Идентичность в деревне
Сейчас в зажиточные никто не лезет, а все лезут в бедняки, потому что в деревне это стало выгоднее{100}
Большевики и прочие русские марксисты полагали, что крестьянство разделено (или, по крайней мере, находится в процессе разделения) на классы: «кулаки» эксплуатируют «бедняков», еще не дифференцировавшиеся «середняки» занимают промежуточную социальную территорию между двумя полюсами. Такой взгляд на крестьянство и его развитие оспаривался в 1920-е гг. неонародниками вроде А. В. Чаянова, и с тех пор его подвергали сомнению многие историки и социологи{101}. В любом случае он вряд ли применим к российскому крестьянству эпохи нэпа, хотя бы из-за уравнительного эффекта передела земли в 1917-1918 годах.
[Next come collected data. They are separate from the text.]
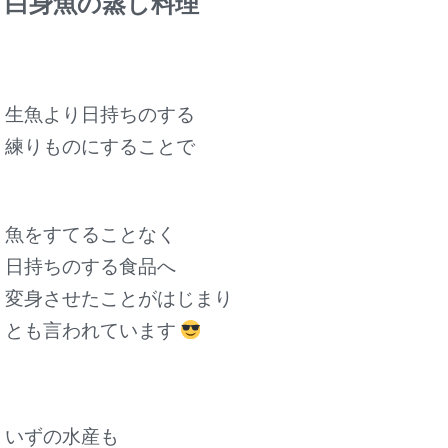
白身魚の蒸し料理
生魚より日持ちのする
練りものにすることで
魚をすてることなく
日持ちのする食品へ
変身させたことがはじまり
とも言われています
いずの水産も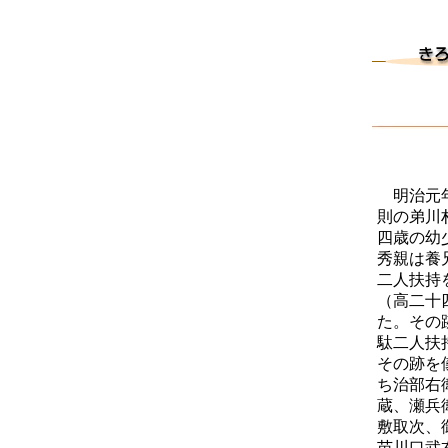
明治元年
則の弟川
四歳の幼
秀親は養
二人扶持
（高二十
た。その
駄二人扶
その跡を
ち治部右
蔵、瀬兵
敷取次、
苗川口武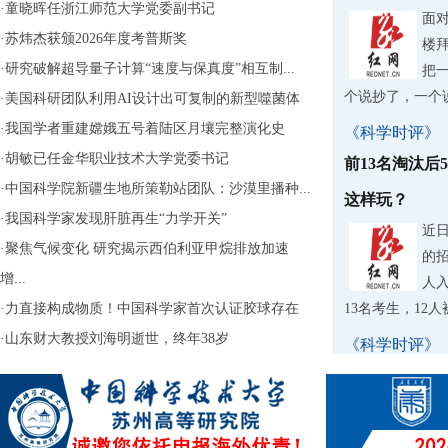
·
童晓晖任浙江师范大学党委副书记
面
·
苏炜杰获颁2026年度考普斯奖
楼
·
研究破解超导量子计算“速度与保真度”相互制...
把
个说抄了，一个
·
美国科研团队利用AI设计出可复制的新型噬菌体
·
我国学者重建嫦娥五号着陆区月壤完整演化史
《科学时评》
·
胡敏已任金华职业技术大学党委书记
前13名淘汰后
·
中国科学院新疆生地所策勒站团队：沙漠里播种...
这样玩？
·
我国科学家发现肝脏再生“力学开关”
近
·
聚焦气候变化 研究揭示西伯利亚甲烷排放加速
的
增...
人入
·
力直接构成物质！中国科学家首次认证胶球存在
13名考生，12
·
山东财大教授刘海明逝世，终年38岁
《科学时评》
苏泊尔AI擦
据
牌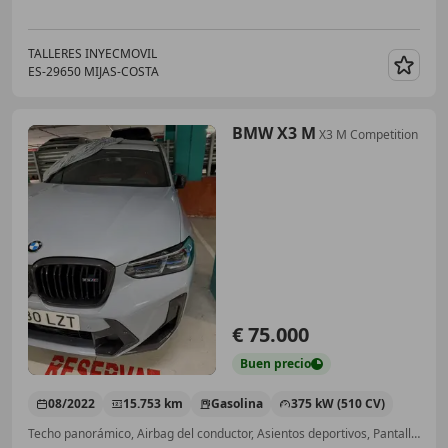
TALLERES INYECMOVIL
ES-29650 MIJAS-COSTA
Guar
BMW X3 M
X3 M Competition
€ 75.000
Buen
precio
08/2022
15.753 km
Gasolina
375 kW (510 CV)
Techo panorámico, Airbag del conductor, Asientos deportivos, Pantalla frontal, ESP, Libro de mantenimiento, Vehículo de no fumador, Cámara de aparcamiento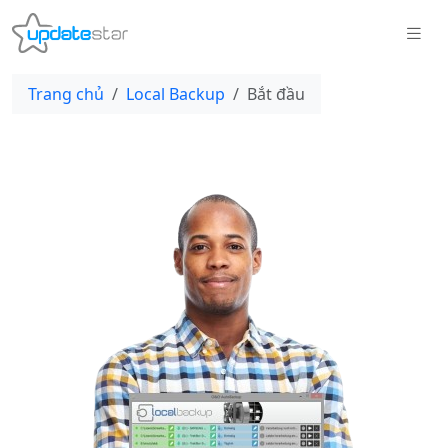
Trang chủ
Local Backup
Bắt đầu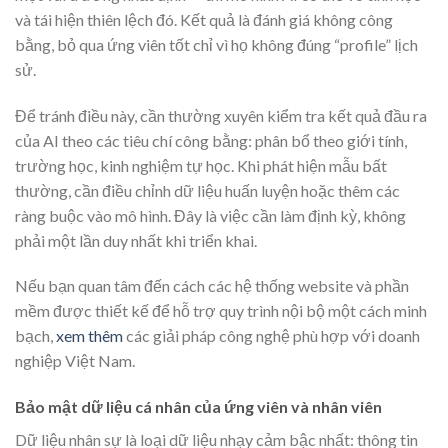
và tái hiện thiên lệch đó. Kết quả là đánh giá không công
bằng, bỏ qua ứng viên tốt chỉ vì họ không đúng “profile” lịch
sử.
Để tránh điều này, cần thường xuyên kiểm tra kết quả đầu ra
của AI theo các tiêu chí công bằng: phân bổ theo giới tính,
trường học, kinh nghiệm tự học. Khi phát hiện mẫu bất
thường, cần điều chỉnh dữ liệu huấn luyện hoặc thêm các
ràng buộc vào mô hình. Đây là việc cần làm định kỳ, không
phải một lần duy nhất khi triển khai.
Nếu bạn quan tâm đến cách các hệ thống website và phần
mềm được thiết kế để hỗ trợ quy trình nội bộ một cách minh
bạch,
xem thêm
các giải pháp công nghệ phù hợp với doanh
nghiệp Việt Nam.
Bảo mật dữ liệu cá nhân của ứng viên và nhân viên
Dữ liệu nhân sự là loại dữ liệu nhạy cảm bậc nhất: thông tin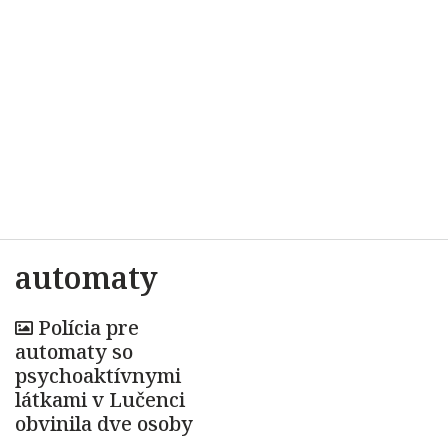
automaty
Polícia pre
automaty so
psychoaktívnymi
látkami v Lučenci
obvinila dve osoby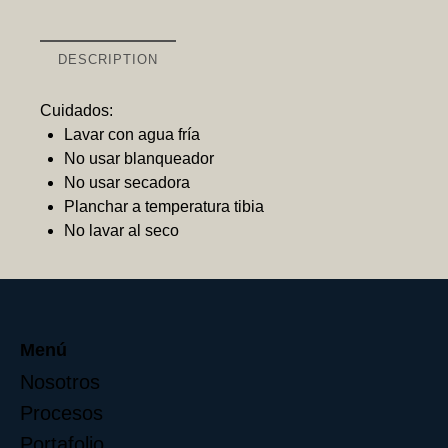
DESCRIPTION
Cuidados:
Lavar con agua fría
No usar blanqueador
No usar secadora
Planchar a temperatura tibia
No lavar al seco
Menú
Nosotros
Procesos
Portafolio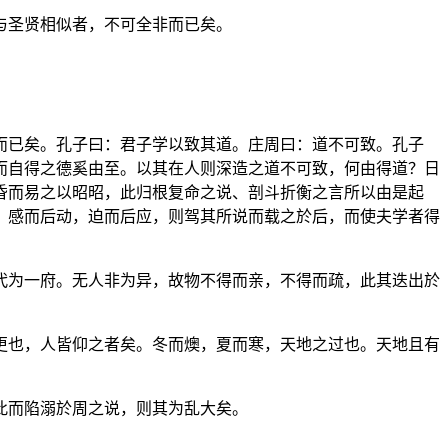
与圣贤相似者，不可全非而已矣。
而已矣。孔子曰：君子学以致其道。庄周曰：道不可致。孔子
而自得之德奚由至。以其在人则深造之道不可致，何由得道？日
昏而易之以昭昭，此归根复命之说、剖斗折衡之言所以由是起
，感而后动，迫而后应，则驾其所说而载之於后，而使夫学者得
代为一府。无人非为异，故物不得而亲，不得而疏，此其迭出於
更也，人皆仰之者矣。冬而燠，夏而寒，天地之过也。天地且有
此而陷溺於周之说，则其为乱大矣。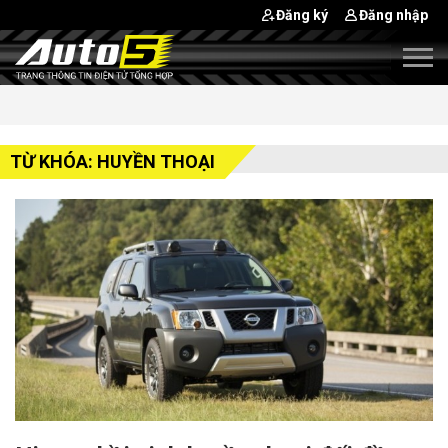
Đăng ký
Đăng nhập
TỪ KHÓA: HUYỀN THOẠI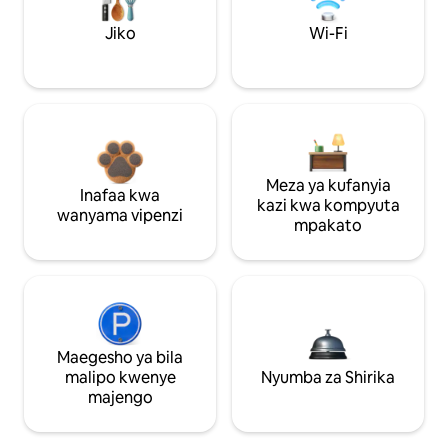
Jiko
Wi-Fi
Meza ya kufanyia
Inafaa kwa
kazi kwa kompyuta
wanyama vipenzi
mpakato
Maegesho ya bila
malipo kwenye
Nyumba za Shirika
majengo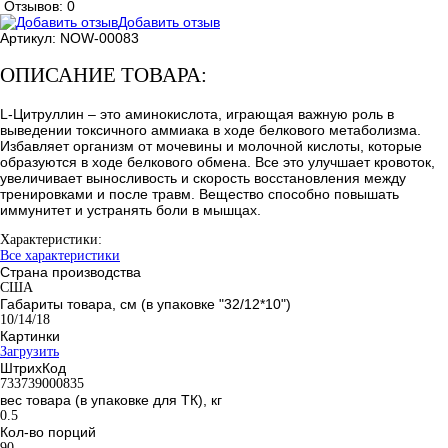
Отзывов: 0
Добавить отзыв
Артикул:
NOW-00083
ОПИСАНИЕ ТОВАРА:
L-Цитруллин – это аминокислота, играющая важную роль в
выведении токсичного аммиака в ходе белкового метаболизма.
Избавляет организм от мочевины и молочной кислоты, которые
образуются в ходе белкового обмена. Все это улучшает кровоток,
увеличивает выносливость и скорость восстановления между
тренировками и после травм. Вещество способно повышать
иммунитет и устранять боли в мышцах.
Характеристики:
Все характеристики
Страна производства
США
Габариты товара, см (в упаковке "32/12*10")
10/14/18
Картинки
Загрузить
ШтрихКод
733739000835
вес товара (в упаковке для ТК), кг
0.5
Кол-во порций
90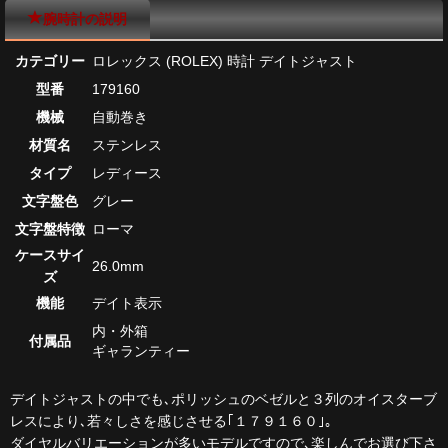
腕時計の説明
カテゴリー
ロレックス (ROLEX) 時計 デイトジャスト
型番
179160
機械
自動巻き
材質名
ステンレス
タイプ
レディース
文字盤色
グレー
文字盤特徴
ローマ
ケースサイ
26.0mm
ズ
機能
デイト表示
内・外箱
付属品
ギャランティー
デイトジャストの中でも､ポリッシュのベゼルと３列のオイスターブ
レスにより､若々しさを感じさせる｢１７９１６０｣｡
ダイヤルバリエーションが多いモデルですので､楽しんでお選び下さ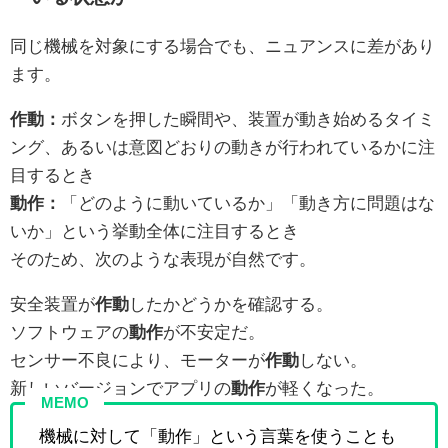
同じ機械を対象にする場合でも、ニュアンスに差があり
ます。
作動：
ボタンを押した瞬間や、装置が動き始めるタイミ
ング、あるいは意図どおりの動きが行われているかに注
目するとき
動作：
「どのように動いているか」「動き方に問題はな
いか」という挙動全体に注目するとき
そのため、次のような表現が自然です。
安全装置が
作動
したかどうかを確認する。
ソフトウェアの
動作
が不安定だ。
センサー不良により、モーターが
作動
しない。
新しいバージョンでアプリの
動作
が軽くなった。
MEMO
機械に対して「動作」という言葉を使うことも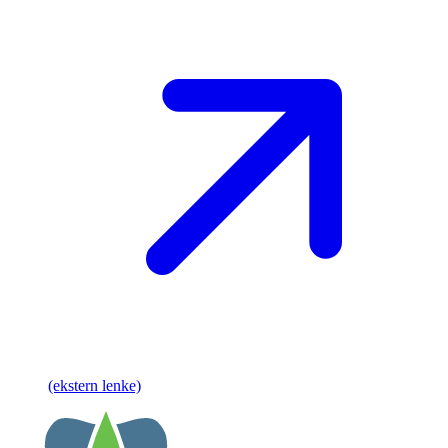
(ekstern lenke)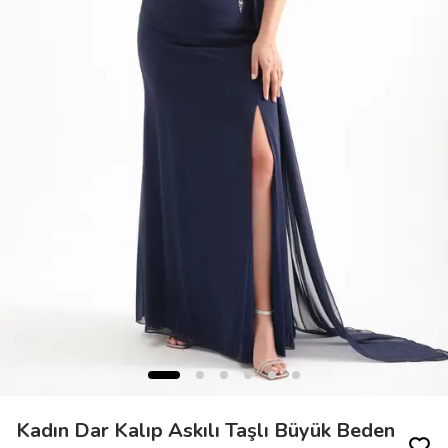
Kadın Dar Kalıp Askılı Taşlı Büyük Beden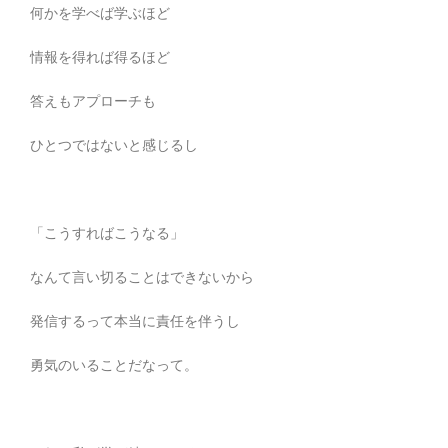
何かを学べば学ぶほど
情報を得れば得るほど
答えもアプローチも
ひとつではないと感じるし
「こうすればこうなる」
なんて言い切ることはできないから
発信するって本当に責任を伴うし
勇気のいることだなって。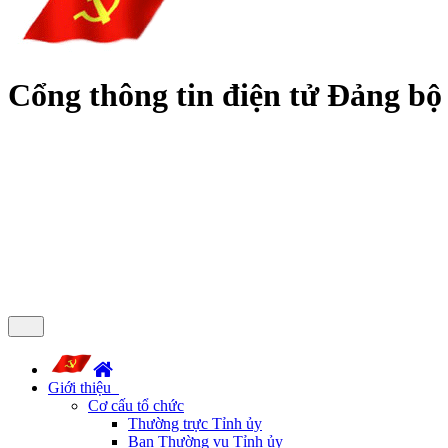
Cổng thông tin điện tử Đảng bộ
Giới thiệu
Cơ cấu tổ chức
Thường trực Tỉnh ủy
Ban Thường vụ Tỉnh ủy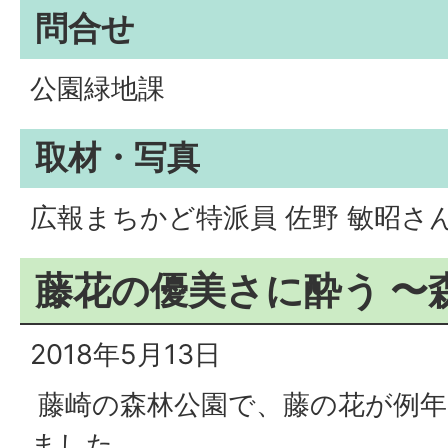
問合せ
公園緑地課
取材・写真
広報まちかど特派員 佐野 敏昭さ
藤花の優美さに酔う 〜
2018年5月13日
藤崎の森林公園で、藤の花が例年
ました。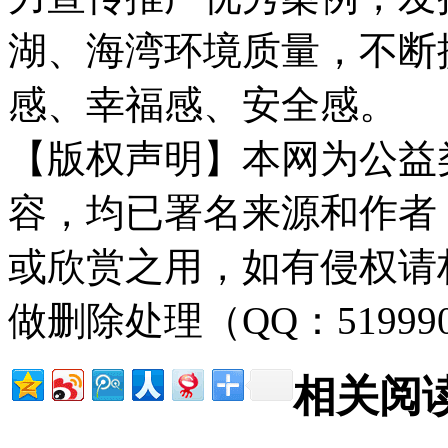
湖、海湾环境质量，不断
感、幸福感、安全感。
【版权声明】本网为公益
容，均已署名来源和作者
或欣赏之用，如有侵权请
做删除处理（QQ：51999
相关阅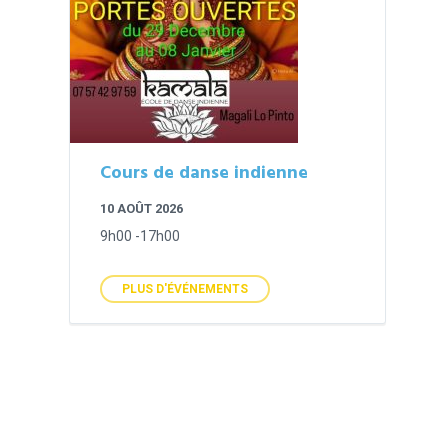
Cours de danse indienne
10 AOÛT 2026
9h00 -17h00
PLUS D'ÉVÉNEMENTS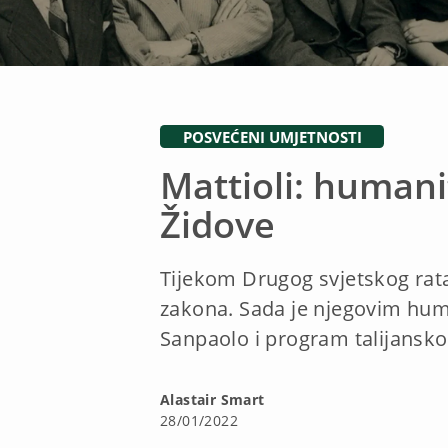
POSVEĆENI UMJETNOSTI
Mattioli: humanit
Židove
Tijekom Drugog svjetskog rata 
zakona. Sada je njegovim hum
Sanpaolo i program talijansko
Alastair Smart
28/01/2022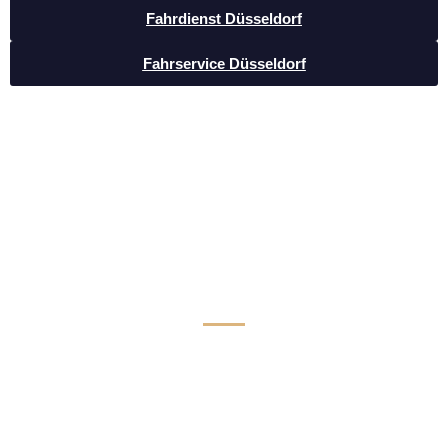
Fahrdienst Düsseldorf
Fahrservice Düsseldorf
Luxus Limousinen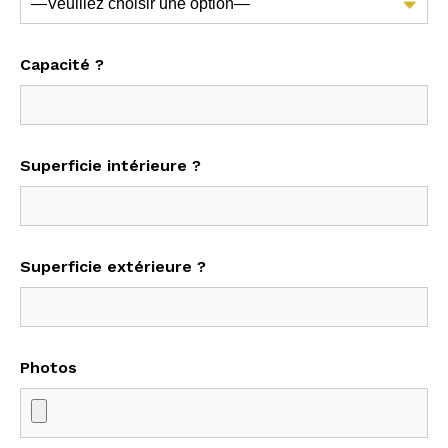
Capacité ?
Superficie intérieure ?
Superficie extérieure ?
Photos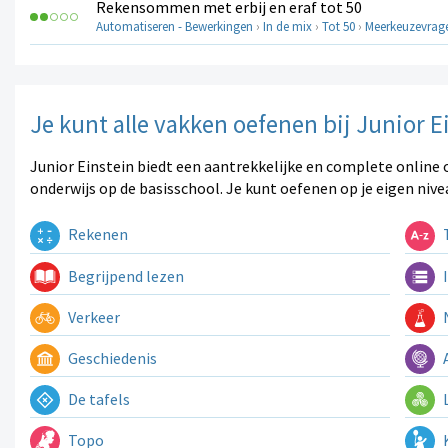
Rekensommen met erbij en eraf tot 50
Automatiseren - Bewerkingen
›
In de mix
›
Tot 50
›
Meerkeuzevrag
Je kunt alle vakken oefenen bij Junior E
Junior Einstein biedt een aantrekkelijke en complete online 
onderwijs op de basisschool. Je kunt oefenen op je eigen nive
Rekenen
T
Begrijpend lezen
I
Verkeer
N
Geschiedenis
A
De tafels
L
Topo
K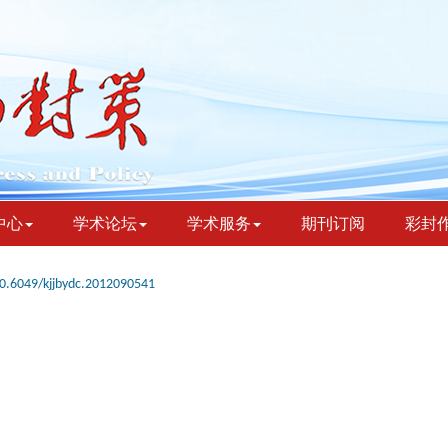
中心
学术论坛
学术服务
期刊订阅
彩封
0.6049/kjjbydc.2012090541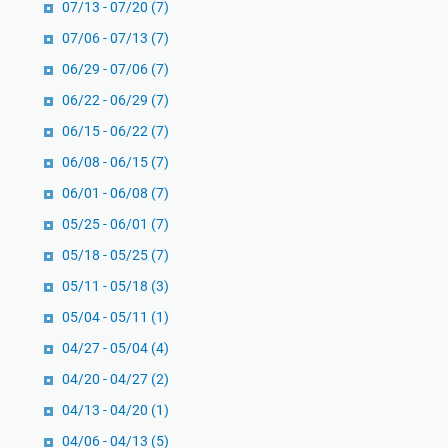
07/13 - 07/20
(7)
m
H
07/06 - 07/13
(7)
i
06/29 - 07/06
(7)
d
06/22 - 06/29
(7)
u
06/15 - 06/22
(7)
p
S
06/08 - 06/15
(7)
e
06/01 - 06/08
(7)
h
05/25 - 06/01
(7)
a
r
05/18 - 05/25
(7)
i
05/11 - 05/18
(3)
-
05/04 - 05/11
(1)
h
04/27 - 05/04
(4)
a
r
04/20 - 04/27
(2)
i
04/13 - 04/20
(1)
04/06 - 04/13
(5)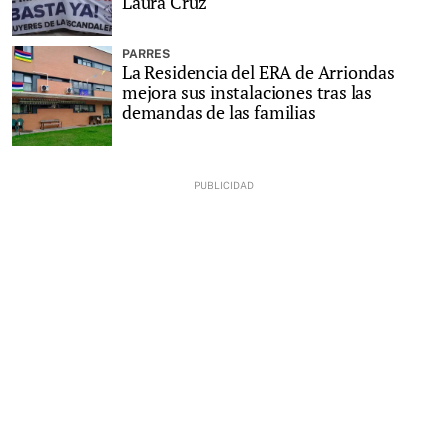
Laura Cruz
PARRES
La Residencia del ERA de Arriondas
mejora sus instalaciones tras las
demandas de las familias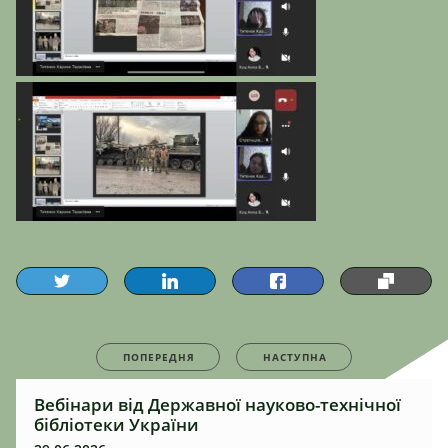
ПОПЕРЕДНЯ
НАСТУПНА
Вебінари від Державної науково-технічної
бібліотеки України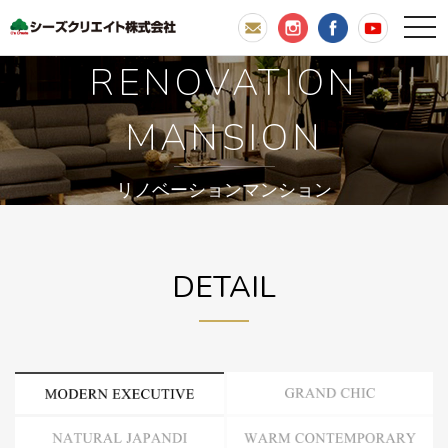
RENOVATION
MANSION
リノベーションマンション
DETAIL
MODERN EXECUTIVE
GRAND CHIC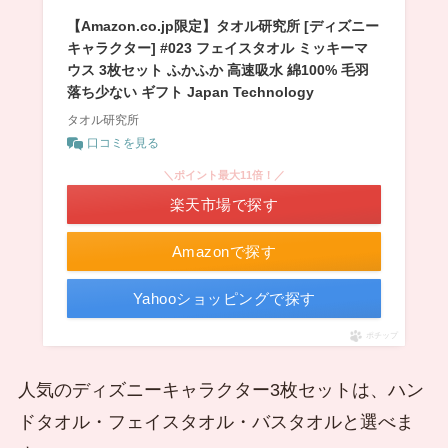
【Amazon.co.jp限定】タオル研究所 [ディズニー
キャラクター] #023 フェイスタオル ミッキーマ
ウス 3枚セット ふかふか 高速吸水 綿100% 毛羽
落ち少ない ギフト Japan Technology
タオル研究所
口コミを見る
＼ポイント最大11倍！／
楽天市場で探す
Amazonで探す
Yahooショッピングで探す
ポチップ
人気のディズニーキャラクター3枚セットは、ハン
ドタオル・フェイスタオル・バスタオルと選べま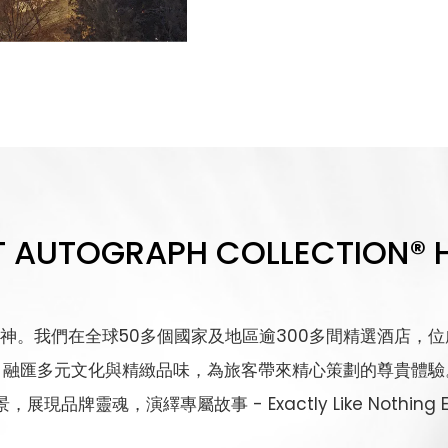
 AUTOGRAPH COLLECTION® 
神。我們在全球50多個國家及地區逾300多間精選酒店，
，融匯多元文化與精緻品味，為旅客帶來精心策劃的尊貴體驗
，展現品牌靈魂，演繹專屬故事 - Exactly Like Nothing E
Тем не менее какие-то формы экономической и социально-культурной дифференциации российского крестьянства в 1920-е гг. существовали. Одни крестьяне полностью зависели от обработки своего надела, другие имели важные дополнительные занятия (торговля, ремесла, сезонный отход на заработки — на шахты, заводы, в коммерческое сельское хозяйство) и благодаря многим из этих занятий вступали в контакт с городом. В частности, вместе с отходниками в сельское общество издавна проникали городские вещи и нравы{102}.